Overall, company-level conditions changed little in May. However, one indicator — the index for sales revenue/shipments — returned to negative territory, losing nine points since April.
Respondents reported further tightening of labor markets in the region, with indexes for both current conditions and expectations considerably lower in May. The company-specific needs indicator was also lower than in April. Survey respondents expected labor markets to continue to firm during the next six months. Moreover, the measure for current business spending and expectations for future spending continued to contract at a slower pace.
Measures of current business activity at the national and regional levels declined at a diminished rate in May, and the index for company-level activity returned to negative territory. Company-level activity lost 12 points to −6, following a 39-point increase in April. In contrast, the indexes for regional and national business activity picked up 12 and 29 points, respectively. Both ended the month at −3.
Expectations for future activity continued to strengthen in May, including an 11-point gain in expectations for company-level activity to 55 from 44. Expectations for both the regional and national economy increased further, adding 13 and 16 points, to end at 58 and 52, respectively.
Most indicators of company conditions changed little in May, although one measure returned to negative territory. The index for sales revenue/shipments retreated nine points to −3. Expectations for future sales revenue, however, gained 28 points to 59.

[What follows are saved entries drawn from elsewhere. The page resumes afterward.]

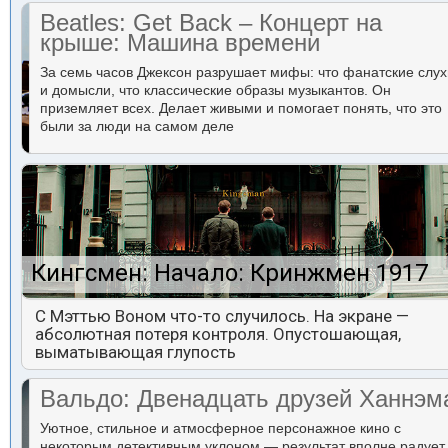
Beatles: Get Back – Концерт на
крыше: Машина времени
За семь часов Джексон разрушает мифы: что фанатские слух
и домысли, что классические образы музыкантов. Он
приземляет всех. Делает живыми и помогает понять, что это
были за люди на самом деле
Кингсмен: Начало: Кринжмен 1917
С Мэттью Воном что-то случилось. На экране —
абсолютная потеря контроля. Опустошающая,
выматывающая глупость
Вальдо: Двенадцать друзей Ханнэм
Уютное, стильное и атмосферное персонажное кино с
некоторым детективным уклоном — результат вполне радует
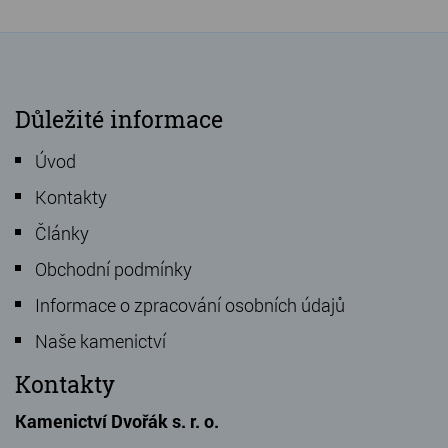
Důležité informace
Úvod
Kontakty
Články
Obchodní podmínky
Informace o zpracování osobních údajů
Naše kamenictví
Kontakty
Kamenictví Dvořák s. r. o.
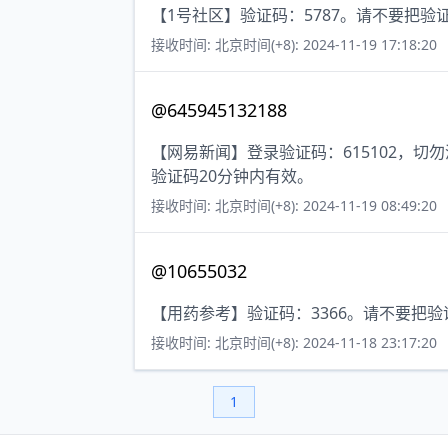
【1号社区】验证码：5787。请不要把验
接收时间: 北京时间(+8): 2024-11-19 17:18:20
@645945132188
【网易新闻】登录验证码：615102，
验证码20分钟内有效。
接收时间: 北京时间(+8): 2024-11-19 08:49:20
@10655032
【用药参考】验证码：3366。请不要把
接收时间: 北京时间(+8): 2024-11-18 23:17:20
1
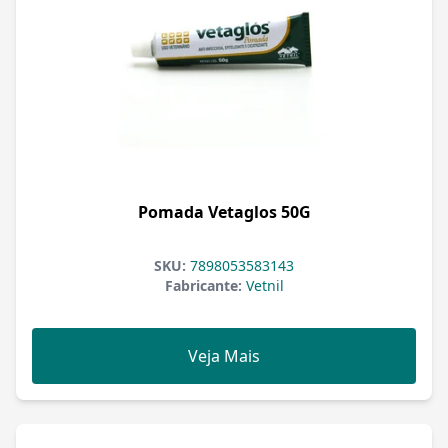
Pomada Vetaglos 50G
SKU:
7898053583143
Fabricante:
Vetnil
Veja Mais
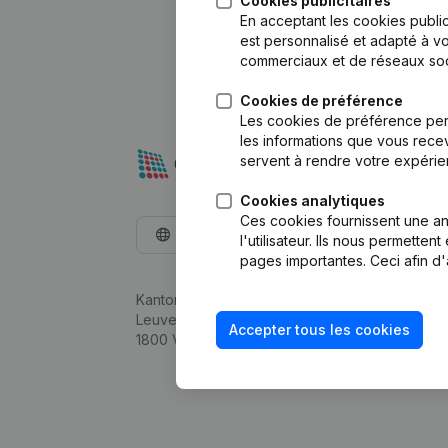
Cookies publicitaires
En acceptant les cookies public
est personnalisé et adapté à vo
commerciaux et de réseaux soc
Cookies de préférence
Les cookies de préférence per
les informations que vous recev
servent à rendre votre expérie
Cookies analytiques
Ces cookies fournissent une ana
Français
l'utilisateur. Ils nous permette
pages importantes. Ceci afin d'
Kantorenpark Everest
Leuvensesteenweg 248D,
Accepter tous les cookies
1800 Vilvoorde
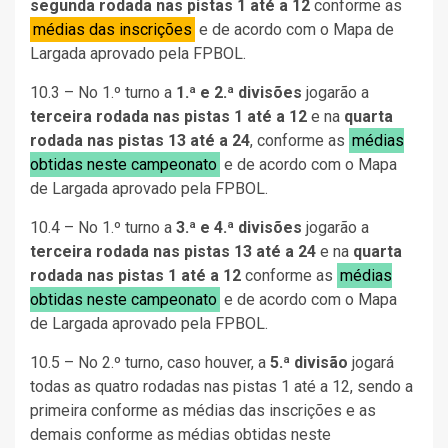
segunda rodada nas pistas 1 até a 12
conforme as
médias das inscrições
e de acordo com o Mapa de
Largada aprovado pela FPBOL.
10.3 – No 1.º turno a
1.ª e 2.ª divisões
jogarão a
terceira rodada nas pistas 1 até a 12
e na
quarta
rodada nas pistas 13 até a 24
, conforme as
médias
obtidas neste campeonato
e de acordo com o Mapa
de Largada aprovado pela FPBOL.
10.4 – No 1.º turno a
3.ª e 4.ª divisões
jogarão a
terceira rodada nas pistas 13 até a 24
e na
quarta
rodada nas pistas 1 até a 12
conforme as
médias
obtidas neste campeonato
e de acordo com o Mapa
de Largada aprovado pela FPBOL.
10.5 – No 2.º turno, caso houver, a
5.ª divisão
jogará
todas as quatro rodadas nas pistas 1 até a 12, sendo a
primeira conforme as médias das inscrições e as
demais conforme as médias obtidas neste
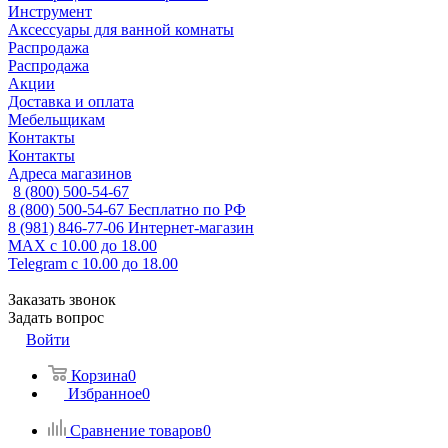
Инструмент
Аксессуары для ванной комнаты
Распродажа
Распродажа
Акции
Доставка и оплата
Мебельщикам
Контакты
Контакты
Адреса магазинов
8 (800) 500-54-67
8 (800) 500-54-67
Бесплатно по РФ
8 (981) 846-77-06
Интернет-магазин
MAX
с 10.00 до 18.00
Telegram
с 10.00 до 18.00
Заказать звонок
Задать вопрос
Войти
Корзина
0
Избранное
0
Сравнение товаров
0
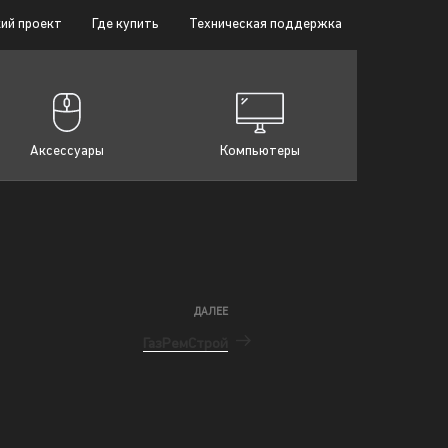
ий проект
Где купить
Техническая поддержка
Аксессуары
Компьютеры
ДАЛЕЕ
ГазРемСтрой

Gauges of labor use also reflected little change for the month. The index for the number of employees moved up five points to −17 and the average wages index advanced three points to −7. By contrast, the index for the number of hours worked eased two points to −17.
Expectations for future labor needs firmed in May as all measures strengthened further. The expected employment index climbed 11 points to 14, and the average workweek indicator moved up nine points to 25. The index for expected wages, however, edged down three points to 7.
The index for current prices paid picked up 10 points to 0 in May, while the current prices received indicator inched down five points to −17. Expectations for prices paid added 10 points to 13, while expectations for prices received weakened, with the index falling six points to 0.
Both current and expected measures of labor market conditions tightened in May, with the index labor availability declining 13 points to 50. The index for availability of labor to meet company specific needs fell 11 points to 37.
Survey respondents expected labor markets to firm during the next six months. The index for expected general availability of labor shed 22 points from last month's expectations, settling at 22. Respondents also anticipated a tighter labor pool at the company level, pulling that indicator 16 points lower, to 19 in May.
Measures of business spending declined at a slower pace in May. The contraction of spending on equipment and software abated this month, with the index settling at −13, a notable improvement from last month's −29. Business services expenditures also contracted at a less pronounced rate with that index advancing 19 points to −11.
Expectations for future business spending were mixed in May. Expected spending on equipment and software edged up three points to −4, while expected spending on business services turned positive, gaining 12 points to 4.